Enable sub-text searching in Solr queries
When submitting a search to the Solr index, we are only getting hits for whole-word searches. We want to be able to return results for fragments of text, like, a search for 'ocean' would also return hits of 'oceanographic'.
#1 Updated by Chris Jones almost 9 years ago
In researching this, it looks like we'll need to change the Solr schema to use a different type of analyzer than the standard whitespace-delimited analyzer. We can chain the analyzers together, and use the NGramFilterFactory, or potentially the EdgeNGramFilterFactory. These filters will analyze text fields in the documents, and will decompose them to partial words at a length specified by the minGramSize and maxGramSize parameters. So, for the word 'oceanographic', 'ocean' would be a hit for EdgeNGramFilterFactory with a min gram size of 5, 4, 3, etc. To match the sub-term of 'graphic', we'd need the NGramFilterFactory, with a min gram size of no more than 7.
The impact of these filters on the index is that it will increase the number of indexed words many fold.

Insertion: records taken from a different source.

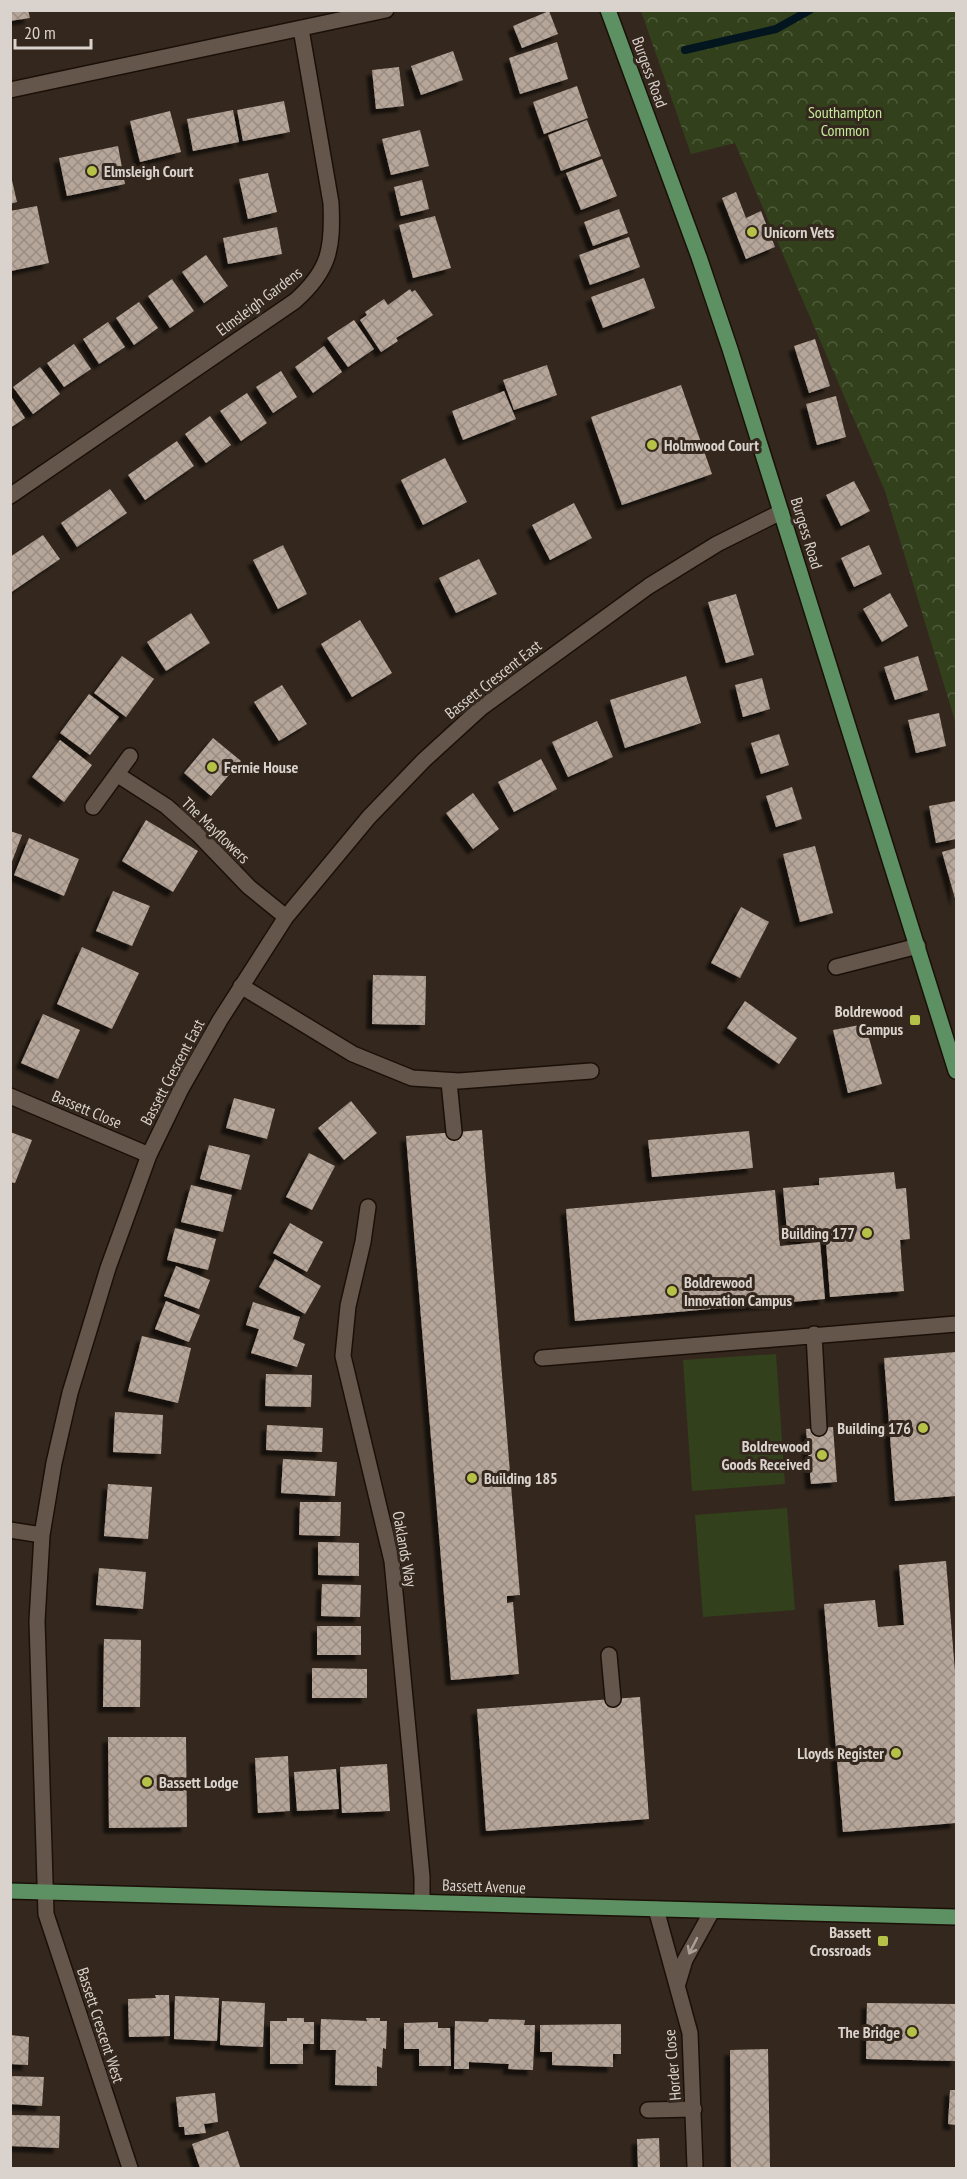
<svg xmlns="http://www.w3.org/2000/svg" width="967" height="2179" viewBox="0 0 967 2179" font-family="'PT Sans Narrow',sans-serif">
<style>
.green{fill:#32411c}
.forest{fill:url(#forest-crowns)}
.lines{fill:none;stroke-linecap:round;stroke-linejoin:round}
.stream{stroke:#03151e;stroke-width:8}
.building{fill:url(#building-cross-hatch);filter:url(#shadow)}
.service-casing{stroke:#1b1007;stroke-width:18}
.minor-casing{stroke:#1b1007;stroke-width:18}
.primary-casing{stroke:#1b1007;stroke-width:18}
.service{stroke:#64564b;stroke-width:15}
.minor{stroke:#64564b;stroke-width:15}
.primary{stroke:#5d9062;stroke-width:15}
.oneway{stroke:#aba098}
.poi-dot{fill:#b6c148;stroke:#34281e;stroke-width:2}
.labels{text-anchor:middle;dominant-baseline:central;stroke-width:6;stroke-linejoin:round;paint-order:stroke}
.street-label{font-size:16px;fill:#dad2cc;stroke:#34281e}
.park-label{font-size:16px;fill:#c6e99a;stroke:#34281e}
.poi-label{font-size:16px;font-weight:bold;fill:#dad2cc;stroke:#34281e;text-anchor:start}
</style>
<defs>
<pattern id="forest-crowns" width="20" height="18" patternUnits="userSpaceOnUse" patternTransform="scale(1.5)"><rect width="20" height="18" fill="#32411c"/><path d="M2 6a3 3 0 1 1 6 0M12 15a3 3 0 1 1 6 0" fill="none" stroke="#4f5c3c"/></pattern>
<pattern id="building-cross-hatch" width="8" height="8" patternUnits="userSpaceOnUse" patternTransform="scale(1.5)"><rect width="8" height="8" fill="#b6a699"/><path d="M0 0l8 8M0 8l8-8" fill="none" stroke="#998c82"/></pattern>
<filter id="shadow"><feDropShadow dx="-5.5" dy="5.5" stdDeviation="1.5" flood-color="#0009"/></filter>
</defs>
<rect width="100%" height="100%" fill="#34281e"/>
<path class="green" d="M776,1354L785,1484L692,1491L683,1360Z
M787,1508L795,1610L703,1617L695,1515Z"/>
<path class="forest" d="M641,11H956V724L885,491L735,143L691,154Z"/>
<g class="lines">
<path class="stream" d="M685,50L776,29L810,10"/>
</g>
<path class="building" d="M10,10H28L30,18L10,21Z
M549,11L558,34L522,48L513,26Z
M557,42L568,79L520,94L509,58Z
M453,51L463,80L421,95L411,66Z
M399,67L404,106L376,109L372,70Z
M577,86L588,118L544,134L533,102Z
M284,101L290,132L243,141L237,110Z
M233,110L239,142L193,151L187,119Z
M170,111L181,152L140,162L130,121Z
M587,120L601,156L561,171L548,135Z
M420,130L429,166L391,175L382,139Z
M118,146L125,184L67,196L59,158Z
M602,159L617,196L581,210L566,173Z
M10,172L17,202L10,204Z
M268,173L277,212L248,219L239,179Z
M422,180L429,209L401,216L394,187Z
M736,192L746,218L761,211L775,247L746,259L722,198Z
M37,206L49,263L11,271L10,211Z
M619,209L628,233L593,246L584,222Z
M435,216L451,268L413,278L399,225Z
M277,227L282,254L228,264L223,238Z
M629,237L640,267L590,285L579,255Z
M206,255L228,286L204,303L182,272Z
M644,278L655,308L603,328L591,297Z
M172,279L194,311L170,328L148,296Z
M410,289L412,292L415,290L433,315L396,338L398,341L381,352L360,320L367,315L365,312L384,299L388,305Z
M139,302L158,328L134,345L116,318Z
M354,320L374,349L348,367L327,338Z
M108,322L125,347L99,364L83,339Z
M815,339L830,386L809,393L794,346Z
M74,344L91,369L64,387L47,363Z
M324,346L342,372L313,393L295,367Z
M547,365L557,395L514,410L503,380Z
M40,367L60,394L33,414L13,387Z
M281,371L297,397L273,413L256,387Z
M681,385L712,474L622,505L591,417Z
M504,391L516,419L463,440L452,411Z
M247,393L267,423L241,441L220,411Z
M10,395L25,418L10,428Z
M836,396L846,437L817,445L806,404Z
M210,416L231,445L206,463L185,434Z
M177,441L194,466L145,500L128,475Z
M445,458L467,502L423,525L401,480Z
M854,481L870,511L841,526L826,495Z
M110,489L127,513L77,547L61,523Z
M574,503L592,538L550,560L532,525Z
M43,535L60,559L10,593V557Z
M283,545L307,594L278,609L253,560Z
M869,545L882,574L854,587L841,558Z
M479,559L497,594L456,613L439,578Z
M890,593L908,626L882,642L863,609Z
M736,594L754,655L726,663L708,602Z
M191,613L210,643L166,671L147,642Z
M360,620L392,673L352,697L321,644Z
M122,656L154,679L126,717L94,693Z
M918,656L928,690L895,700L884,667Z
M686,676L701,723L625,748L610,700Z
M762,678L770,709L743,717L735,685Z
M282,685L307,724L279,741L254,702Z
M89,694L119,717L90,755L60,733Z
M939,713L946,746L916,753L908,720Z
M597,721L613,757L568,777L552,742Z
M779,734L789,765L761,774L751,743Z
M213,738L241,761L211,796L184,773Z
M60,740L92,765L64,802L32,777Z
M541,759L557,789L514,812L498,782Z
M792,787L802,819L776,827L766,796Z
M473,793L499,829L473,849L446,813Z
M956,801V839L936,843L929,806Z
M146,820L198,851L173,892L122,861Z
M10,831L22,835L11,864H10Z
M29,838L79,859L64,896L14,875Z
M815,846L833,913L800,922L783,854Z
M956,848V902L942,852Z
M113,891L150,906L132,946L96,931Z
M741,907L769,922L740,978L711,963Z
M82,947L139,973L112,1029L57,1004Z
M373,975L426,976L425,1025L372,1024Z
M745,1001L797,1038L779,1064L727,1028Z
M43,1014L80,1030L58,1079L21,1063Z
M865,1024L882,1084L848,1093L833,1030Z
M234,1098L275,1109L267,1139L226,1128Z
M351,1101L377,1133L344,1160L318,1128Z
M482,1130L520,1595L507,1596V1603L513,1602L519,1674L451,1680L406,1136Z
M749,1131L753,1168L652,1177L648,1140Z
M10,1132L32,1140L15,1183L10,1182Z
M209,1145L250,1155L241,1190L200,1179Z
M309,1153L335,1166L312,1210L286,1197Z
M894,1172L896,1189L906,1188L910,1239L900,1240L904,1291L830,1297L825,1229H820L811,1239L803,1241L791,1237L787,1231L783,1188L819,1185V1178Z
M191,1185L232,1195L223,1232L181,1222Z
M775,1190L780,1246L820,1242L825,1299L575,1321L566,1209Z
M290,1223L323,1242L307,1272L273,1253Z
M175,1228L216,1239L208,1270L167,1260Z
M275,1259L321,1286L305,1314L259,1287Z
M176,1266L210,1280L199,1309L164,1296Z
M166,1301L200,1315L189,1342L155,1329Z
M253,1302L300,1317L293,1339L305,1344L297,1367L251,1353L259,1329L246,1325Z
M142,1336L191,1348L178,1403L128,1391Z
M956,1352V1496L895,1501L884,1358Z
M266,1374L312,1375L311,1407L265,1406Z
M115,1412L163,1415L161,1454L113,1452Z
M267,1425L323,1428L322,1452L266,1450Z
M833,1427L837,1482L811,1484L806,1429Z
M283,1459L337,1462L335,1496L281,1493Z
M108,1484L152,1487L148,1539L104,1536Z
M300,1502H341L340,1536L299,1535Z
M318,1542L359,1543V1576L318,1575Z
M946,1561L956,1684V1823L843,1832L824,1604L875,1600L878,1627L904,1625L899,1565Z
M99,1568L146,1572L143,1609L96,1605Z
M322,1584L361,1585L360,1617L321,1616Z
M317,1626H361V1655H317Z
M104,1639L141,1640L140,1707H103Z
M312,1668L367,1669V1698H312Z
M640,1697L649,1819L486,1831L477,1709Z
M108,1737H186L187,1827L109,1828Z
M288,1756L290,1811L258,1813L255,1758Z
M387,1764L390,1811L342,1813L340,1767Z
M336,1769L339,1809L297,1811L294,1772Z
M155,1995H169L170,2036L129,2037L128,1999L156,1998Z
M175,1996L219,1998L217,2041L174,2039Z
M222,2001L265,2003L263,2047L220,2045Z
M867,2003L956,2004V2061L866,2059Z
M287,2018H304V2022H314V2044H303V2064H270V2021H287Z
M366,2018H380V2021H387L386,2049L383,2048L382,2068L377,2066V2086L335,2085L336,2050H320L321,2019L367,2021Z
M489,2019L525,2020L524,2025H535L533,2070L508,2069L509,2064L469,2062V2069H454L455,2021L488,2022Z
M438,2022V2028H450L451,2066H419V2049H404V2023Z
M621,2024V2054H613V2067L552,2065V2052H540V2025Z
M10,2035L29,2037L28,2065L10,2064Z
M768,2049L770,2168H731L730,2050Z
M10,2076L44,2077L42,2106L10,2104Z
M950,2090H956V2125L948,2124Z
M215,2093L218,2122L204,2124L206,2133L185,2135L184,2127H179L176,2097Z
M10,2115L60,2116L59,2148L10,2146Z
M228,2131L240,2167L200,2168L192,2144Z
M659,2138L660,2168H638L637,2139Z"/>
<g class="lines">
<g class="service-casing">
<path id="service" d="M241,986L353,1054L412,1078L459,1081L591,1071
M449,1082L454,1132
M814,1334L819,1428
M542,1358L956,1324
M609,1655L613,1699"/>
</g>
<g class="minor-casing">
<path id="minor" d="M10,90L386,10
M10,496L295,301C330,270 333,248 331,203L301,29
M118,775L166,806L199,835L249,887L286,917
M93,807L130,756
M836,967L918,946
M10,1096L149,1155
M368,1207L363,1242L348,1306L343,1356L392,1561L422,1877V1902
M10,1530L42,1535
M656,1909L690,2033L695,2167
M678,1983L685,1960L712,1911
M648,2110L694,2109
M130,2168L46,1914L37,1621L42,1535L54,1463L70,1393L108,1268L149,1155L181,1089L220,1020L286,917L369,817L424,760L481,708L649,586L717,544L781,512"/>
</g>
<g class="primary-casing">
<path id="primary" d="M608,10L699,257L730,349L956,1071
M10,1891L956,1917"/>
</g>
<use href="#service" class="service"/>
<use href="#minor" class="minor"/>
<use href="#primary" class="primary"/>
</g>
<defs><path id="oneway-shaft" d="M-6 0H5M1.5-3L5.5 0L1.5 3" fill="none" stroke-width="1.6" stroke-linecap="round" stroke-linejoin="round" transform="scale(1.5)"/></defs>
<use class="oneway" href="#oneway-shaft" transform="translate(693 1946) rotate(117)"/>
<g class="poi-dot">
<circle cx="92" cy="171" r="6"/>
<circle cx="752" cy="232" r="6"/>
<circle cx="652" cy="445" r="6"/>
<circle cx="212" cy="767" r="6"/>
<rect x="909" y="1014" width="12" height="12" rx="3"/>
<circle cx="867" cy="1233" r="6"/>
<circle cx="672" cy="1291" r="6"/>
<circle cx="923" cy="1428" r="6"/>
<circle cx="822" cy="1455" r="6"/>
<circle cx="472" cy="1478" r="6"/>
<circle cx="896" cy="1753" r="6"/>
<circle cx="147" cy="1782" r="6"/>
<rect x="877" y="1935" width="12" height="12" rx="3"/>
<circle cx="912" cy="2032" r="6"/>
</g>
<g class="labels">
<g class="street-label">
<text transform="translate(650 72) rotate(70)">Burgess Road</text>
<text transform="translate(259 301) rotate(-37)">Elmsleigh Gardens</text>
<text transform="translate(807 533) rotate(73)">Burgess Road</text>
<text transform="translate(493 679) rotate(-38)">Bassett Crescent East</text>
<text transform="translate(216 830) rotate(44)">The Mayflowers</text>
<text transform="translate(172 1072) rotate(-62)">Bassett Crescent East</text>
<text transform="translate(87 1109) rotate(23)">Bassett Close</text>
<text transform="translate(405 1549) rotate(80)">Oaklands Way</text>
<text transform="translate(484 1886) rotate(2)">Bassett Avenue</text>
<text transform="translate(101 2025) rotate(72)">Bassett Crescent West</text>
<text transform="translate(672 2065) rotate(-95)">Horder Close</text>
</g>
<g class="park-label">
<text x="845" y="112">Southampton<tspan x="845" dy="18">Common</tspan></text>
</g>
<g class="poi-label">
<text x="104" y="171">Elmsleigh Court</text>
<text x="764" y="232">Unicorn Vets</text>
<text x="664" y="445">Holmwood Court</text>
<text x="224" y="767">Fernie House</text>
<text x="903" y="1011" text-anchor="end">Boldrewood<tspan x="903" dy="18">Campus</tspan></text>
<text x="855" y="1233" text-anchor="end">Building 177</text>
<text x="684" y="1282">Boldrewood<tspan x="684" dy="18">Innovation Campus</tspan></text>
<text x="911" y="1428" text-anchor="end">Building 176</text>
<text x="810" y="1446" text-anchor="end">Boldrewood<tspan x="810" dy="18">Goods Received</tspan></text>
<text x="484" y="1478">Building 185</text>
<text x="884" y="1753" text-anchor="end">Lloyds Register</text>
<text x="159" y="1782">Bassett Lodge</text>
<text x="871" y="1932" text-anchor="end">Bassett<tspan x="871" dy="18">Crossroads</tspan></text>
<text x="900" y="2032" text-anchor="end">The Bridge</text>
</g>
</g>
<rect width="967" height="2179" fill="none" stroke="#dad2cc" stroke-width="24"/>
<path d="M15 39v9h76v-9" fill="none" stroke="#dad2cc" stroke-width="3"/>
<text x="24" y="39" font-size="18" fill="#dad2cc" stroke="#34281e" stroke-width="4.5" paint-order="stroke">20 m</text>
</svg>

I would think an NGram min size of 3 would be the shortest word we would want to match, possibly 4 or 5.
Changing the schema filters will require a re-index of the database contents.
#2 Updated by Chris Jones almost 9 years ago
- Target version changed from 1.0.0 to 1.1.0
Moving this to 1.1.0. The filters above might really bloat the index, and the current filters in schema.xml allow for * searches as a wildcard, but we're finding inconsistent results. *oil seems to match oil and soil, but *henology doesn't match phenology. Trailing *s seem to work better. This needs more investigation.